Has Deidra really affected me emotionally? Is this fear? Did I fear she would eventually leave me high and dry, having to start at ground zero? Why would I even think I should be with her? Do I really feel vested?
I need answers. “Why are you leaving?”
“There’s nothing good for me here,” she says— a second-rate response.
“We had a good thing… or could have had one.” The words feel strange in my mouth, but I can’t ignore what’s right in front of me. I can’t ignore
that I want more time with her. I want to know and see what can happen. I’m finally honest with both of us— hours before her scheduled departure. I can’t identify what’s stirring inside of me. But I’m disappointed that she’s choosing the salvation of Virginia.

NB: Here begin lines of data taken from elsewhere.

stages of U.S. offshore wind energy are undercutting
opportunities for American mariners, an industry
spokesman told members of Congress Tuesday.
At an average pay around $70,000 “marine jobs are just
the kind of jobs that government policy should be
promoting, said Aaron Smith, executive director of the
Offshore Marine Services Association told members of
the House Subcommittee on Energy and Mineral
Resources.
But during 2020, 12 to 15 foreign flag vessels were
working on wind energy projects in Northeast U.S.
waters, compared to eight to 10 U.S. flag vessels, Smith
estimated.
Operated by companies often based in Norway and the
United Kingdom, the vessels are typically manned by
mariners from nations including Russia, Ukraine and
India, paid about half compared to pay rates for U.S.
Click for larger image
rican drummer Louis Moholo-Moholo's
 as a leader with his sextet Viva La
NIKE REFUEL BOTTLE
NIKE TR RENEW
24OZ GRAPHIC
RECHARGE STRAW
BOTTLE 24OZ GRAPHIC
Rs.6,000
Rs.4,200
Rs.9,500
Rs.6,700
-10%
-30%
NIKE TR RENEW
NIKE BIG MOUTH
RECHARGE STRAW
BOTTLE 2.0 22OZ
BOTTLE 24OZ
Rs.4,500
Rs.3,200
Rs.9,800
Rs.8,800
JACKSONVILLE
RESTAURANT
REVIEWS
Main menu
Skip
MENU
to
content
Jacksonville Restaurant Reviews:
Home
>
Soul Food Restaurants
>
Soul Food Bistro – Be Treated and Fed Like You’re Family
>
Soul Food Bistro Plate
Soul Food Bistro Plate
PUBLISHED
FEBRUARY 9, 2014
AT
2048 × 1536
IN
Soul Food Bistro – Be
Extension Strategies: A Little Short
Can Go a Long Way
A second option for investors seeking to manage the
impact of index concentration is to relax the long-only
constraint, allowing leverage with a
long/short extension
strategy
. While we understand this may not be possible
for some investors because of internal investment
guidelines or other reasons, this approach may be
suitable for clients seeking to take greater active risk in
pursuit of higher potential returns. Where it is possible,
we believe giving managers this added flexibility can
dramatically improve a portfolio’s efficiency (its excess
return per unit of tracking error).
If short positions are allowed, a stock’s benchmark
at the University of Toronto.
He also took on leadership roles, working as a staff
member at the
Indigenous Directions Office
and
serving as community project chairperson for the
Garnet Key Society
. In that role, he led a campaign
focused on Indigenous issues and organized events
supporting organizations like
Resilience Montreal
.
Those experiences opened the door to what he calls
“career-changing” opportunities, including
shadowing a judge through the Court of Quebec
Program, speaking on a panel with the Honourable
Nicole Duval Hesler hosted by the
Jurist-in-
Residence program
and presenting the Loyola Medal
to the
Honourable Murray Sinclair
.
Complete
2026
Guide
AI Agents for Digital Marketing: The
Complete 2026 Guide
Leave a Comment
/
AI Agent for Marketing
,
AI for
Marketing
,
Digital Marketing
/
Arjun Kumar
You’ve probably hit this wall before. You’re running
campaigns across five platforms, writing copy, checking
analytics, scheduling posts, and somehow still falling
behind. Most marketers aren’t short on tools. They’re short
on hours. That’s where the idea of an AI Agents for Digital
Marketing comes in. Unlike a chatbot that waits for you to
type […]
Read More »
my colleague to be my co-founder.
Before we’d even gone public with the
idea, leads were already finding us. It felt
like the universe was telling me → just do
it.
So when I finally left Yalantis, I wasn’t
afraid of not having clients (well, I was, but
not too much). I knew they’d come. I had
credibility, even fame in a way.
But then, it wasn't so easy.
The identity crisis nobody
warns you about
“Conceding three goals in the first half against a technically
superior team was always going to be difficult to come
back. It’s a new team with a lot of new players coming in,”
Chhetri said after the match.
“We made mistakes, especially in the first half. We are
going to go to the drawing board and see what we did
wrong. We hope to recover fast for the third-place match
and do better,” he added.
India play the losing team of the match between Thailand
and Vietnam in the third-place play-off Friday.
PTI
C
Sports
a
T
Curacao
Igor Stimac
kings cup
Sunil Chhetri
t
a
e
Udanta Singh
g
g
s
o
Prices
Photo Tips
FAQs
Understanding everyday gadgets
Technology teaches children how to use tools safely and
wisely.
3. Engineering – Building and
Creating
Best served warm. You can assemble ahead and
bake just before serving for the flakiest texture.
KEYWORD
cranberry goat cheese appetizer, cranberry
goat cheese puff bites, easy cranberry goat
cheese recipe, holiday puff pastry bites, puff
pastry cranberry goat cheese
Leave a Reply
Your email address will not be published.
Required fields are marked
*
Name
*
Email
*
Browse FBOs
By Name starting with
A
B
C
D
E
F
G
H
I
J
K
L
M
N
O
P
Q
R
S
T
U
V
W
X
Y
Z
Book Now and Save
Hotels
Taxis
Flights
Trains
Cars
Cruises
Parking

I look away, unsure whether it’s safe to let her backstage, noticing the boarding pass sticking out of her purse. I take a deep breath and release my genuine self, a last ditch effort to keep her here. “Deidra… I have feelings for you. But I know I can’t ask you to stay.”
She drops her face in the palms of her hands. “Oh my God… That’s bullshit.”
“Is there something wrong with what I said?”
“Yes! First of all, you don’t know me. And please don’t let my current predicament influence you. I’m not a charity case. And let’s get something straight: I’m not here to atone for Pat.”
“What the hell does that mean?”
“It means I won’t ease your loss or entertain you with an explanation of why she didn’t claim me until she was on her goddamn deathbed.”
I’m too emotionally vulnerable to feed into her resentment. “I smell bullshit, but it ain’t coming from this direction. I’m damn near bearing my soul to you. I won’t renege on my feelings just because you won’t accept them. And I damn for sure won’t let you deny having feelings for me.”
I know Deidra came back into my home only because I offered, only because she needed a place to temporarily stay. But, she had a choice— just as she chose to be intimate with me the other night. I haven’t been around her long, but I’ve been around her enough to know the only real influence she holds is the power of choice. And every kiss, touch, and moan said that she didn’t doubt choosing me.
“I’m going to lie down,” I say, walking away. “You’re welcome to stay, if you choose. If not, let me know when you’re ready to go.”
I get in bed and stare at the rotating ceiling fan. I can’t move. I can only blink. The exchange with Deidra numbed me, physically and emotionally. All I can do is think.